#### Records provided:

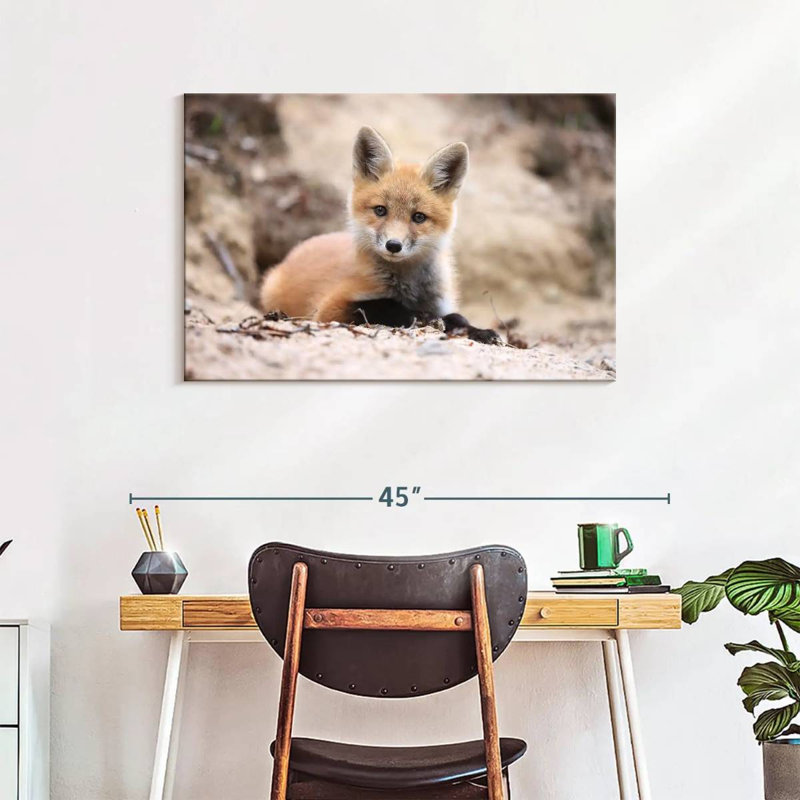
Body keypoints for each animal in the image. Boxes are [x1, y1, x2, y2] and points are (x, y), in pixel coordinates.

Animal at [259, 126, 500, 343]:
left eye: (418, 217)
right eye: (380, 210)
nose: (393, 245)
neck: (409, 288)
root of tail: (296, 250)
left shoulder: (442, 303)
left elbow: (459, 317)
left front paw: (480, 331)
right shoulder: (329, 309)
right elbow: (385, 306)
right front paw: (423, 317)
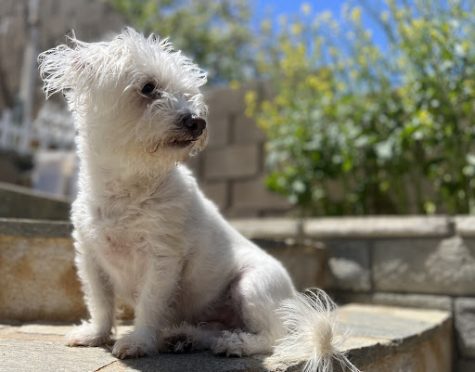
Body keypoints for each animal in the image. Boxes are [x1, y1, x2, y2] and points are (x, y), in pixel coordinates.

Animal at [39, 26, 358, 372]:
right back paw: (185, 337)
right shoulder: (89, 256)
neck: (128, 188)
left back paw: (234, 344)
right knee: (217, 329)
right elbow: (100, 301)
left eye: (187, 93)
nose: (197, 121)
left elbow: (149, 305)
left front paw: (139, 341)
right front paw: (96, 334)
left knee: (272, 337)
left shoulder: (162, 259)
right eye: (148, 87)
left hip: (252, 286)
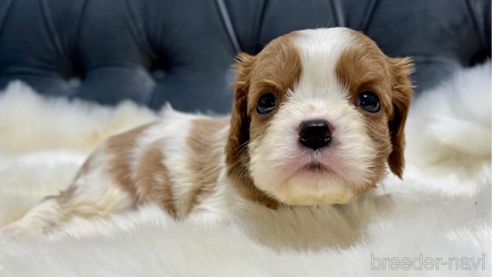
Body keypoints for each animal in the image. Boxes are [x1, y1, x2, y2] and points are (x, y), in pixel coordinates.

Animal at [1, 27, 414, 236]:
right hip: (104, 193)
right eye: (266, 102)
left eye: (369, 100)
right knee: (53, 205)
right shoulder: (214, 214)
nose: (314, 130)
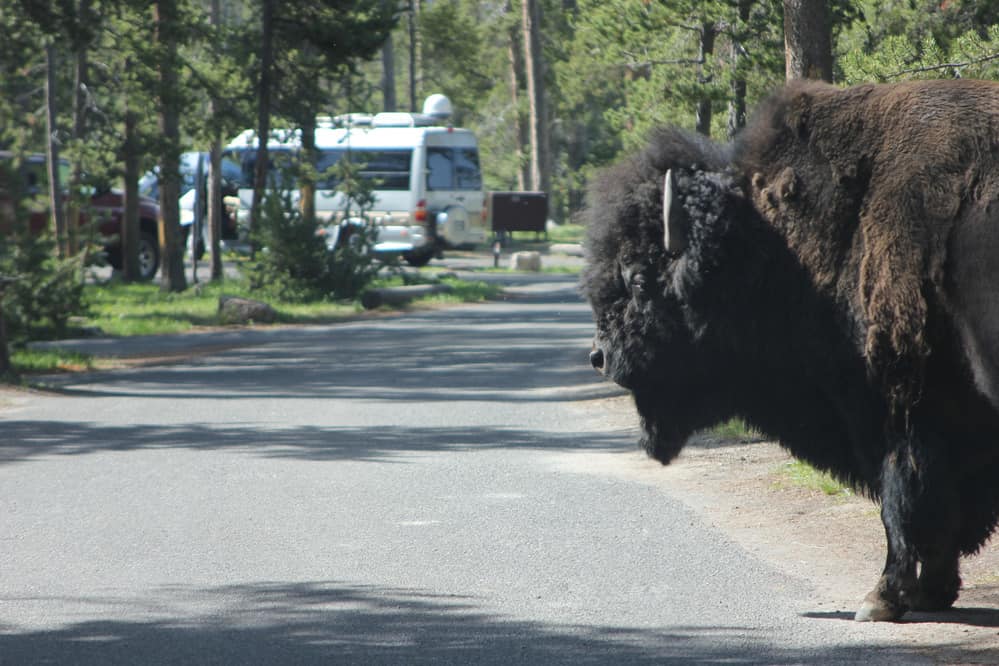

#### What you are asked to do:
Repeat the records above exactly, leaving out the pictures.

#### Result of this task:
Body keypoints for each animal in the image. Boxes are [x1, y1, x2, y2] and points are (x, y), in pixel coordinates.

Animal at [259, 126, 500, 343]:
left eye: (418, 217)
right eye: (380, 210)
nose: (393, 245)
neck: (409, 288)
root of tail: (296, 250)
left shoulder: (442, 303)
left elbow: (459, 317)
left front paw: (480, 331)
right shoulder: (329, 309)
right elbow: (385, 306)
right front paw: (423, 317)
Body keypoints for each animal in the image. Boxes are [x1, y1, x2, y2] and points are (x, y), in pixel coordinates.

Animal at [39, 26, 358, 372]:
right back paw: (185, 337)
right shoulder: (89, 256)
neck: (128, 188)
left back paw: (234, 344)
right knee: (217, 329)
right elbow: (100, 301)
left eye: (187, 93)
nose: (197, 121)
left elbow: (149, 305)
left front paw: (139, 341)
right front paw: (96, 334)
left knee: (272, 337)
left shoulder: (162, 259)
right eye: (148, 87)
left hip: (252, 286)
Body keypoints for each animal in the image. Boxes are [x1, y1, x2, y2] and points are (x, y), in pixel coordinates.

Animal at [1, 27, 414, 236]:
right hip: (104, 193)
right eye: (266, 102)
left eye: (369, 100)
right knee: (53, 205)
right shoulder: (214, 214)
nose: (314, 130)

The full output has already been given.